In December 2008, the company formed Visa Processing Services, Ltd. ("VPS"), a joint venture that enables us to offer comprehensive multi-currency and multi-language issuer processing services outside the US, in some of the fastest growing economies in the world such as Japan and India. VPS reflects Visa's strategic focus on growing our processing capabilities worldwide, expanding our global strength in debit, and furthering the migration to electronic payments.
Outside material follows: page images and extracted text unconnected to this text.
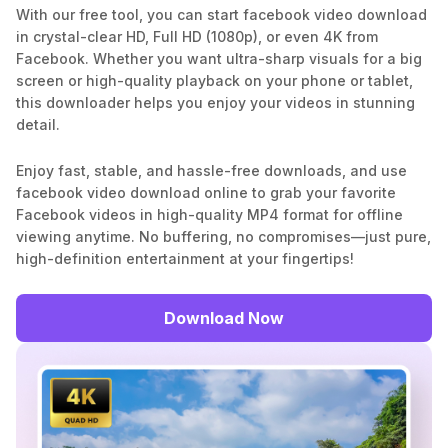
With our free tool, you can start facebook video download
in crystal-clear HD, Full HD (1080p), or even 4K from
Facebook. Whether you want ultra-sharp visuals for a big
screen or high-quality playback on your phone or tablet,
this downloader helps you enjoy your videos in stunning
detail.
Enjoy fast, stable, and hassle-free downloads, and use
facebook video download online to grab your favorite
Facebook videos in high-quality MP4 format for offline
viewing anytime. No buffering, no compromises—just pure,
high-definition entertainment at your fingertips!
Download Now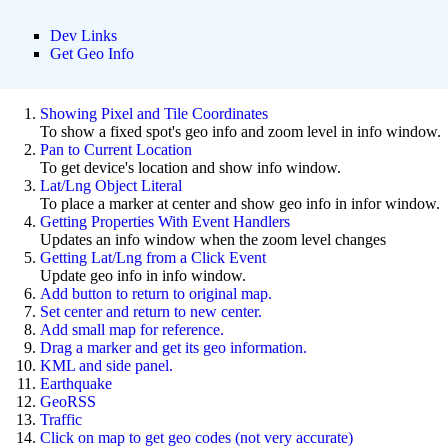
Dev Links
Get Geo Info
Showing Pixel and Tile Coordinates
To show a fixed spot's geo info and zoom level in info window.
Pan to Current Location
To get device's location and show info window.
Lat/Lng Object Literal
To place a marker at center and show geo info in infor window.
Getting Properties With Event Handlers
Updates an info window when the zoom level changes
Getting Lat/Lng from a Click Event
Update geo info in info window.
Add button to return to original map.
Set center and return to new center.
Add small map for reference.
Drag a marker and get its geo information.
KML and side panel.
Earthquake
GeoRSS
Traffic
Click on map to get geo codes (not very accurate)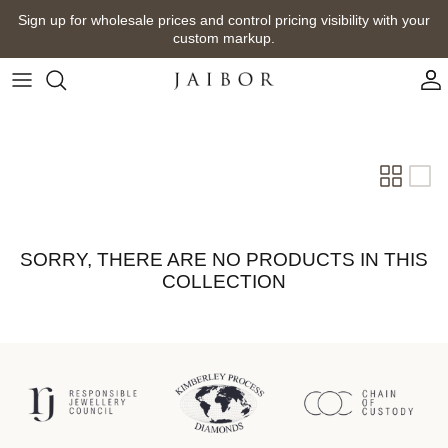
Skip
Sign up for wholesale prices and control pricing visibility with your
to
custom markup.
content
SORRY, THERE ARE NO PRODUCTS IN THIS
COLLECTION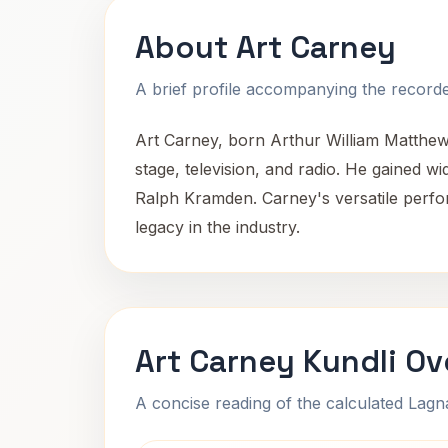
About Art Carney
A brief profile accompanying the recorded
Art Carney, born Arthur William Matthew
stage, television, and radio. He gained w
Ralph Kramden. Carney's versatile perfor
legacy in the industry.
Art Carney Kundli Ov
A concise reading of the calculated Lag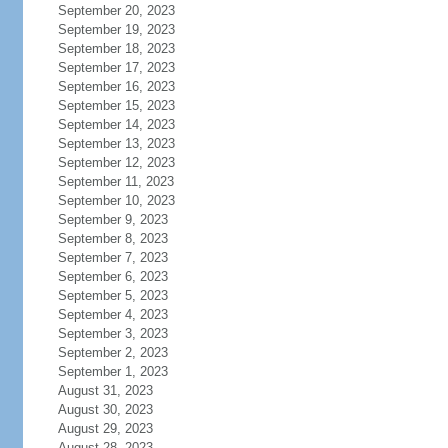
September 20, 2023
September 19, 2023
September 18, 2023
September 17, 2023
September 16, 2023
September 15, 2023
September 14, 2023
September 13, 2023
September 12, 2023
September 11, 2023
September 10, 2023
September 9, 2023
September 8, 2023
September 7, 2023
September 6, 2023
September 5, 2023
September 4, 2023
September 3, 2023
September 2, 2023
September 1, 2023
August 31, 2023
August 30, 2023
August 29, 2023
August 28, 2023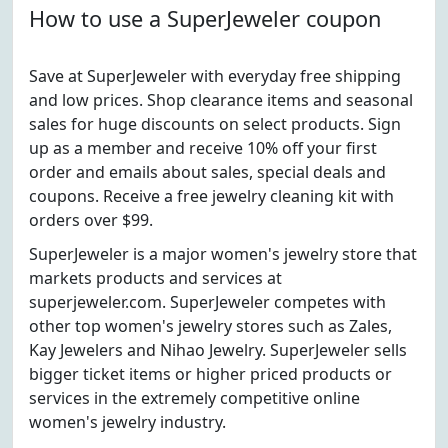
How to use a SuperJeweler coupon
Save at SuperJeweler with everyday free shipping
and low prices. Shop clearance items and seasonal
sales for huge discounts on select products. Sign
up as a member and receive 10% off your first
order and emails about sales, special deals and
coupons. Receive a free jewelry cleaning kit with
orders over $99.
SuperJeweler is a major women's jewelry store that
markets products and services at
superjeweler.com. SuperJeweler competes with
other top women's jewelry stores such as Zales,
Kay Jewelers and Nihao Jewelry. SuperJeweler sells
bigger ticket items or higher priced products or
services in the extremely competitive online
women's jewelry industry.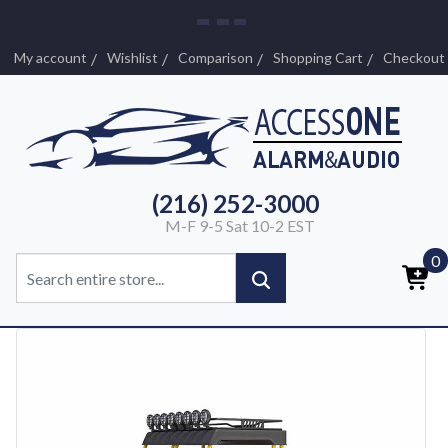
My account
Wishlist
Comparison
Shopping Cart
Checkout
(216) 252-3000
M-F 9-5 Sat 10-2 EST
0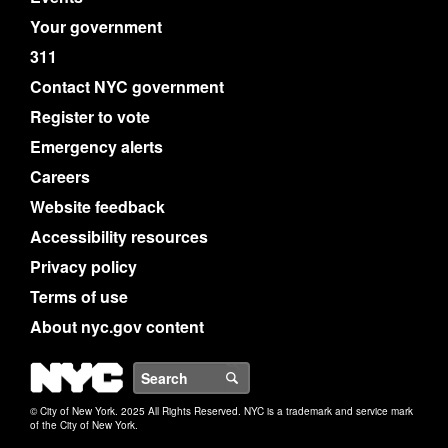
Your government
311
Contact NYC government
Register to vote
Emergency alerts
Careers
Website feedback
Accessibility resources
Privacy policy
Terms of use
About nyc.gov content
NYC
Search
© City of New York. 2025 All Rights Reserved. NYC is a trademark and service mark
of the City of New York.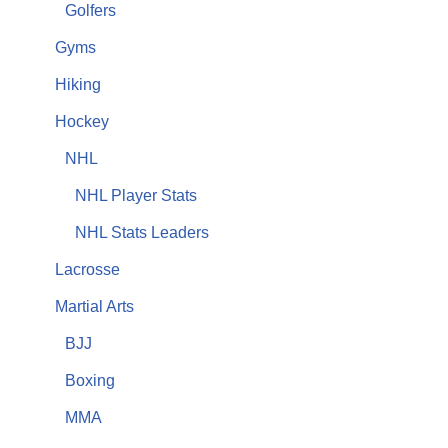
Golfers
Gyms
Hiking
Hockey
NHL
NHL Player Stats
NHL Stats Leaders
Lacrosse
Martial Arts
BJJ
Boxing
MMA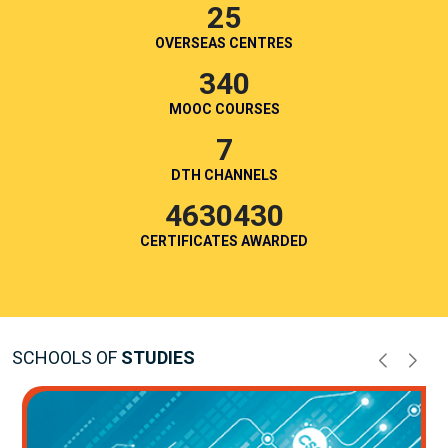
25
OVERSEAS CENTRES
340
MOOC COURSES
7
DTH CHANNELS
4630430
CERTIFICATES AWARDED
SCHOOLS OF
STUDIES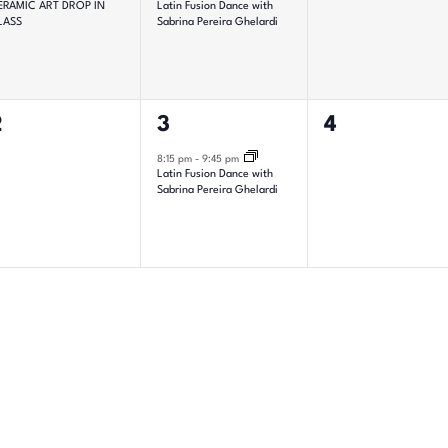
ERAMIC ART DROP IN
Latin Fusion Dance with
LASS
Sabrina Pereira Ghelardi
0
1
0
2
3
4
vents,
event,
events,
8:15 pm
-
9:45 pm
Latin Fusion Dance with
Sabrina Pereira Ghelardi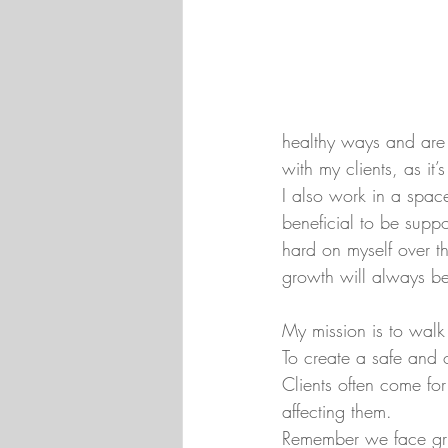
healthy ways and are 
with my clients, as it
I also work in a space 
beneficial to be suppo
hard on myself over t
growth will always b
My mission is to walk 
To create a safe and 
Clients often come fo
affecting them.
Remember we face grief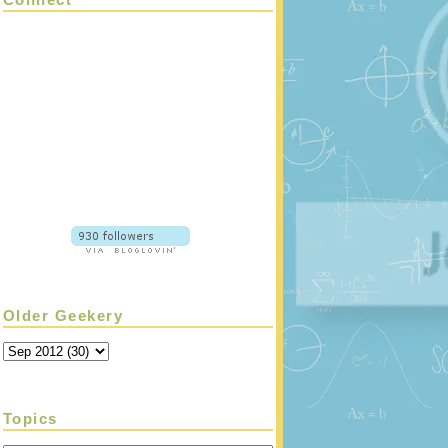
Older Geekery
Topics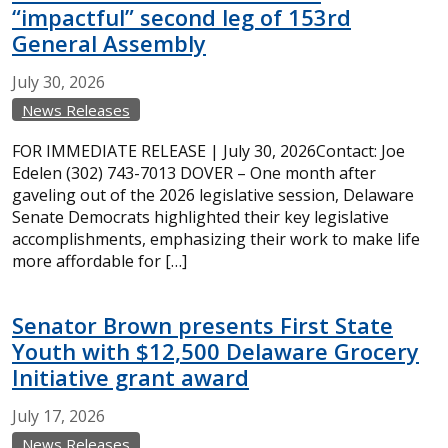
“impactful” second leg of 153rd
General Assembly
July
30,
2026
News Releases
FOR IMMEDIATE RELEASE | July 30, 2026Contact: Joe
Edelen (302) 743-7013 DOVER – One month after
gaveling out of the 2026 legislative session, Delaware
Senate Democrats highlighted their key legislative
accomplishments, emphasizing their work to make life
more affordable for […]
Senator Brown presents First State
Youth with $12,500 Delaware Grocery
Initiative grant award
July
17,
2026
News Releases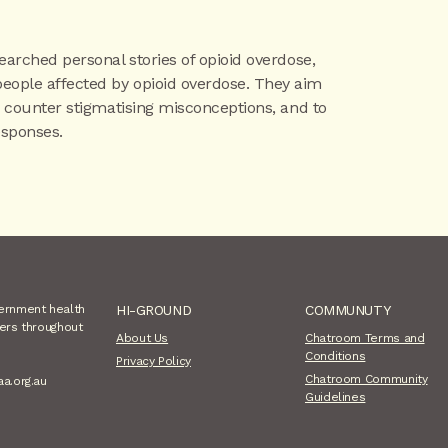
searched personal stories of opioid overdose,
people affected by opioid overdose. They aim
to counter stigmatising misconceptions, and to
sponses.
vernment health
HI-GROUND
COMMUNUTY
sers throughout
About Us
Chatroom Terms and
Conditions
Privacy Policy
Chatroom Community
aa.org.au
Guidelines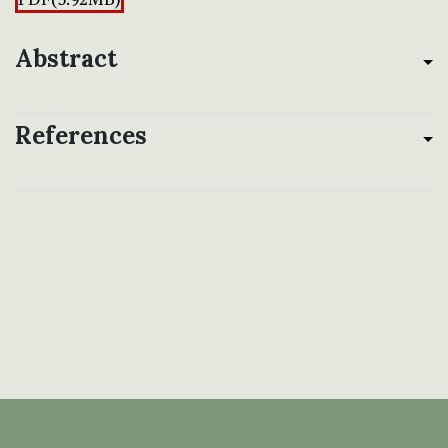
Abstract
References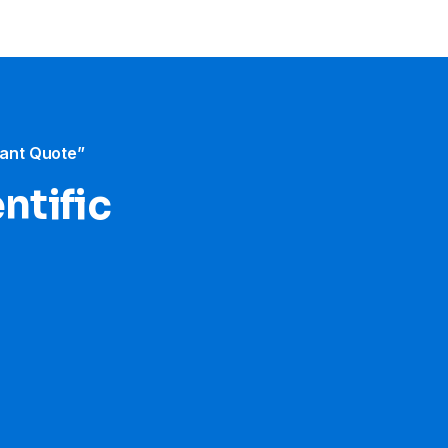
tant Quote”
ntific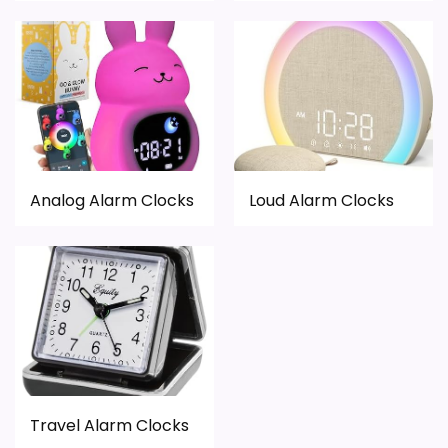
Analog Alarm Clocks
Loud Alarm Clocks
Travel Alarm Clocks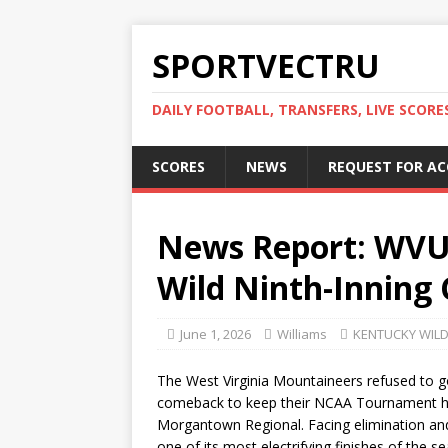
SPORTVECTRU
DAILY FOOTBALL, TRANSFERS, LIVE SCORE
SCORES
NEWS
REQUEST FOR A
News Report: WVU
Wild Ninth-Inning
June 1, 2026
Williams
KENTUCKY WIL
The West Virginia Mountaineers refused to go
comeback to keep their NCAA Tournament hope
Morgantown Regional. Facing elimination and
one of its most electrifying finishes of the se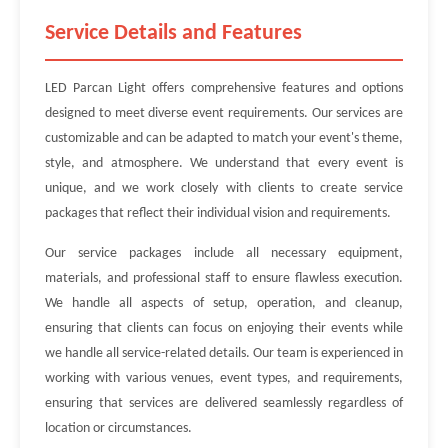
Service Details and Features
LED Parcan Light offers comprehensive features and options
designed to meet diverse event requirements. Our services are
customizable and can be adapted to match your event's theme,
style, and atmosphere. We understand that every event is
unique, and we work closely with clients to create service
packages that reflect their individual vision and requirements.
Our service packages include all necessary equipment,
materials, and professional staff to ensure flawless execution.
We handle all aspects of setup, operation, and cleanup,
ensuring that clients can focus on enjoying their events while
we handle all service-related details. Our team is experienced in
working with various venues, event types, and requirements,
ensuring that services are delivered seamlessly regardless of
location or circumstances.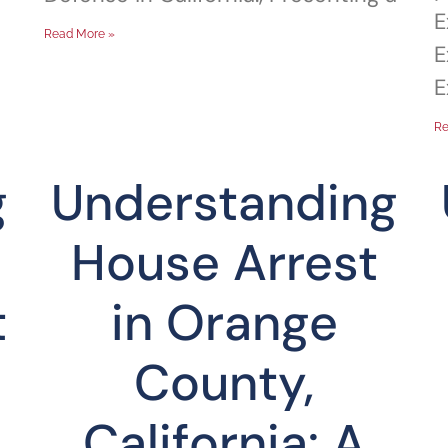
E
Read More »
E
E
Re
g
Understanding
House Arrest
t
in Orange
County,
California: A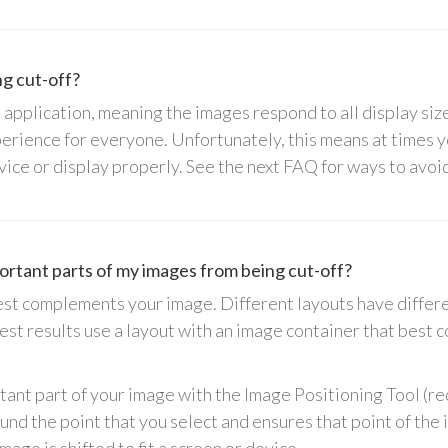
g cut-off?
 application, meaning the images respond to all display siz
perience for everyone. Unfortunately, this means at times 
 device or display properly. See the next FAQ for ways to avo
rtant parts of my images from being cut-off?
 best complements your image. Different layouts have diffe
best results use a layout with an image container that best
tant part of your image with the Image Positioning Tool (red
nd the point that you select and ensures that point of the 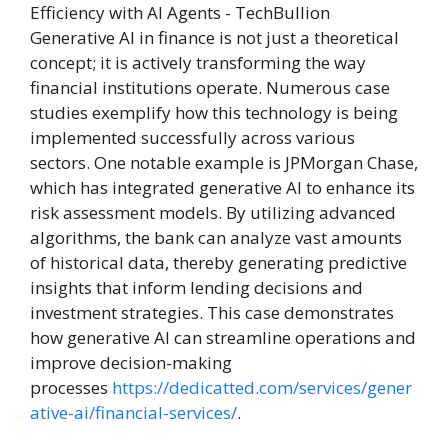
Generative AI in finance is not just a theoretical
concept; it is actively transforming the way
financial institutions operate. Numerous case
studies exemplify how this technology is being
implemented successfully across various
sectors. One notable example is JPMorgan Chase,
which has integrated generative AI to enhance its
risk assessment models. By utilizing advanced
algorithms, the bank can analyze vast amounts
of historical data, thereby generating predictive
insights that inform lending decisions and
investment strategies. This case demonstrates
how generative AI can streamline operations and
improve decision-making
processes
https://dedicatted.com/services/gener
ative-ai/financial-services/
.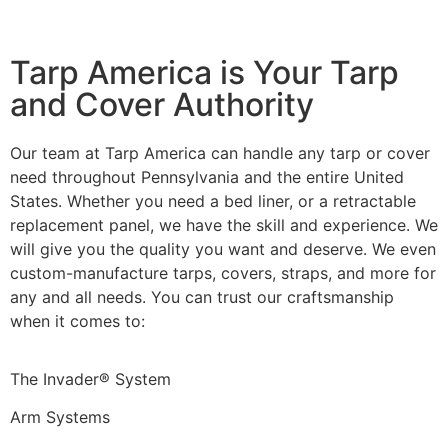
Tarp America is Your Tarp
and Cover Authority
Our team at Tarp America can handle any tarp or cover
need throughout Pennsylvania and the entire United
States. Whether you need a bed liner, or a retractable
replacement panel, we have the skill and experience. We
will give you the quality you want and deserve. We even
custom-manufacture tarps, covers, straps, and more for
any and all needs. You can trust our craftsmanship
when it comes to:
The Invader® System
Arm Systems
On December 19, 2008, as planned, the company deposited $1.1 billion ("Loss Funds") into the litigation escrow account previously established under the company's Retrospective Responsibility Plan. The deposit of the Loss Funds into the escrow account to fund the Discover settlement reduced the conversion ratio applicable to the company's class B common stock outstanding from 0.7143 per class A share to 0.6296 per class A share. The deposit of Loss Funds has the effect of a repurchase of 20,800,824 class A common stock equivalents from the company's class B shareholders.
Financial Outlook:
Visa Inc. updates its financial outlook for the following metric for full-year 2009:
• Annual net revenue growth in the high single-digits Visa Inc. affirms its financial outlook for the following metrics through 2010 with the caveat that annual net revenue growth may be somewhat challenged in 2010 if the current economic environment in the U.S. and around the globe persists beyond 2009:
• Annual net revenue growth at the lower end of the 11% to 15% range;
• Annual adjusted operating margin in the mid-to-high 40% range;
• Annual adjusted diluted class A common earnings per share growth of greater than 20%;
• Annual free cash flow in excess of $1 billion; and
• Capital expenditures in the range of $300 to $350 million in 2009 and representing 3 to 4% of gross revenues in 2010.
This outlook reflects an assumed 40% percent GAAP tax rate for fiscal year 2009. The company's intent is to reduce this rate to a level around 35-36% over the next four years.